Soweit, so Wikipedia. Aber es bleibt dennoch eine Frage übrig. Warum eigentlich nur ZWEI Sauereien? Warum werden in allen Wikipedia-Artikeln und musikwissenschaftlichen Abhandlungen immer nur diese beiden Sauereien erklärt, und zwar meistens so behäbig und bieder, dass man auf keinen Fall darüber lachen darf?
„Die Musikwissenschaft rätselte jahrhundertelang über eine mysteriöse Zahlenfolge… Es waren die Lottozahlen, die Mozart gerade getippt hatte.“
Was mir an Mozart immer so gefällt, ist seine Weltverbundenheit. Bei all der überlieferten Exzentrik und den Eigenheiten, die angeblich aus seiner schwierigen Kindheit oder einem versteckten Tourette-Syndrom resultierten, je nachdem, welcher Quelle man Glauben schenkt: Mozart stand auf jedem Fall mitten im Leben. Er war ein leidenschaftlicher Spieler und komponierte tatsächlich parallel zu Billardpartien. Eine besondere Lieblingsgeschichte von mir ist in dem Buch „Mozart der Spieler“ verzeichnet: So rätselte die Musikwissenschaft jahrhundertelang über eine mysteriöse Zahlenfolge auf einem Mozart-Autograph. Waren es geheime Berechnungen? Frühe 12-Tonreihen? Freimaurer-Codes? Nein, es waren die Lottozahlen, die Mozart gerade getippt hatte.

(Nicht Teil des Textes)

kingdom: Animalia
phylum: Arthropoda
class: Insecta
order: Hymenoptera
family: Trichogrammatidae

Mozart komponierte beim Billiard-Spielen
Wenn man sich Mozart also als Menschen vergegenwärtigt, so hätte er durchaus Spaß an Mozartkugeln gehabt, weniger Spaß aber an Götzenverehrungen, Heiligsprechungen, unkritischen Genieverehrungen, kitschigen Büsten und Behauptungen, er sei psychisch krank gewesen. War er nämlich nicht, er war einfach ein normaler Mensch mit Spaß an Vulgarität, Exzess und derben Scherzen. Und das war der Musikwissenschaft schon immer besonders unheimlich.
Warum sollte also ein Mozart so gemäßigt gewesen sein, und in diesem Kanon nur zwei Scherze gemacht haben? Es ist bekannt, dass der Mann keine halben Sachen machte, weder in der Kunst noch in seinem Leben, also warum so bescheiden, ausgerechnet hier?

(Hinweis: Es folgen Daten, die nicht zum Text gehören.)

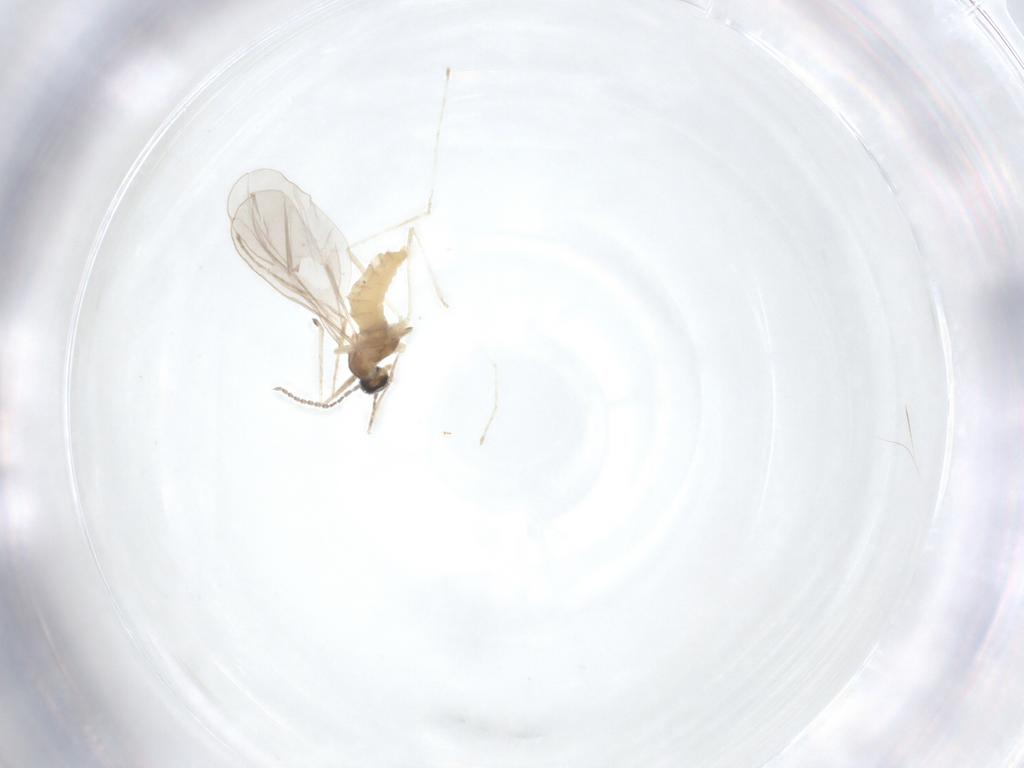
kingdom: Animalia
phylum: Arthropoda
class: Insecta
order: Diptera
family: Cecidomyiidae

Der Kanon ist noch viel derber als bisher vermutet!
Beim Singen wurde es mir plötzlich klar. Das Geheimnis liegt natürlich im ersten Wort. Selbst Aufführungen in authentischem Wiener Dialekt (so zum Beispiel hier) nehmen das erste Wort des Kanons immer sehr brav neu-italienisch, also „di-fi-tschi-le“. Nun wird aber im Lateinischen – alter Streit, den man als humanistisches-Gymnasium-Geschädigter sicher kennt – das „c“ entweder als „c“ oder als „k“ ausgesprochen. Und letzteres erscheint mir hier wesentlich wahrscheinlicher, gerade wenn es sich bei dem Sänger um einen Bayern handelte.

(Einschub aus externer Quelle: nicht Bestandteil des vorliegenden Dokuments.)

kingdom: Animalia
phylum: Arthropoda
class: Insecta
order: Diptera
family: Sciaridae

Und plötzlich ergibt der Text einen wunderbaren Sinn, noch wesentlich derber als bisher offiziell von der hohen Warte der Musikwissenschaft verlautbart. Warum aber wird dies in allen Artikeln über diesen Kanon verschwiegen? Ist es Prüderie? Ist man „g’schamt“, wie der Bayer sagt? Mozart auf jeden Fall schämte sich nicht, NIE, NIEMALS!, und platzierte diesen Kanon frech in einer Sammlung religiöser Werke, auch dies ein sehr sympathischer Zug , wie ich finde.
Ich präsentiere also hier die erste offizielle Neudeutung dieses Mozartschen Werkes. Zuerst auf Bayerisch:
Di Fick I! Le-Leck Du mi im Oarsch (und) Eiern, Di Fick I (le)!
Und ins Hochdeutsche übersetzt:
Ich fick dich! Leck mich am Arsch und an den Eiern! Ich fick dich!
Da habt ihr ihn, euren Mozart, liebe Bildungsbürger.